### WHAT THIS TASK INVOLVES
Copy the text in the rows below word for word, starting at the line that contains "and we make" and stopping after the line that contains "after the move".

*** Opening of STORED DATA ***

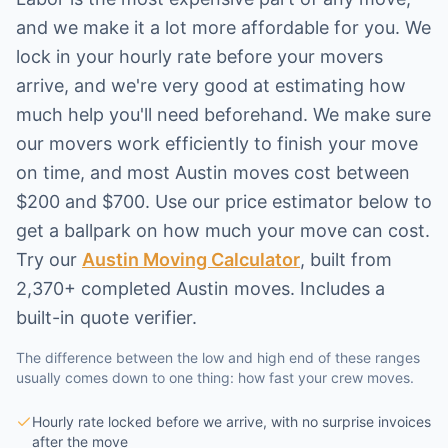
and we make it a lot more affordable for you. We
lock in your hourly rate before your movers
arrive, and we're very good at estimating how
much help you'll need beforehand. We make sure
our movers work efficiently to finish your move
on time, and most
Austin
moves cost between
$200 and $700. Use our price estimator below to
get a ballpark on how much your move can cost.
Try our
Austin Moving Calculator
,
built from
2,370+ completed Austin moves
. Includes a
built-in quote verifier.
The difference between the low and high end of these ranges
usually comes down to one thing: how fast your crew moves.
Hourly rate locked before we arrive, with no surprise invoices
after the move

*** Close of STORED DATA ***
*** Opening of STORED DATA ***

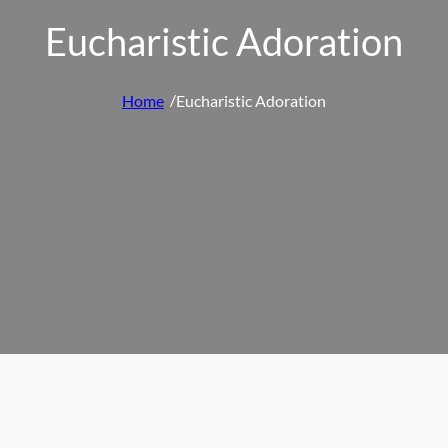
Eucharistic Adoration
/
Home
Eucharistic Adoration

*** Close of STORED DATA ***

### TASK SOLUTION
and we make it a lot more affordable for you. We
lock in your hourly rate before your movers
arrive, and we're very good at estimating how
much help you'll need beforehand. We make sure
our movers work efficiently to finish your move
on time, and most
Austin
moves cost between
$200 and $700. Use our price estimator below to
get a ballpark on how much your move can cost.
Try our
Austin Moving Calculator
,
built from
2,370+ completed Austin moves
. Includes a
built-in quote verifier.
The difference between the low and high end of these ranges
usually comes down to one thing: how fast your crew moves.
Hourly rate locked before we arrive, with no surprise invoices
after the move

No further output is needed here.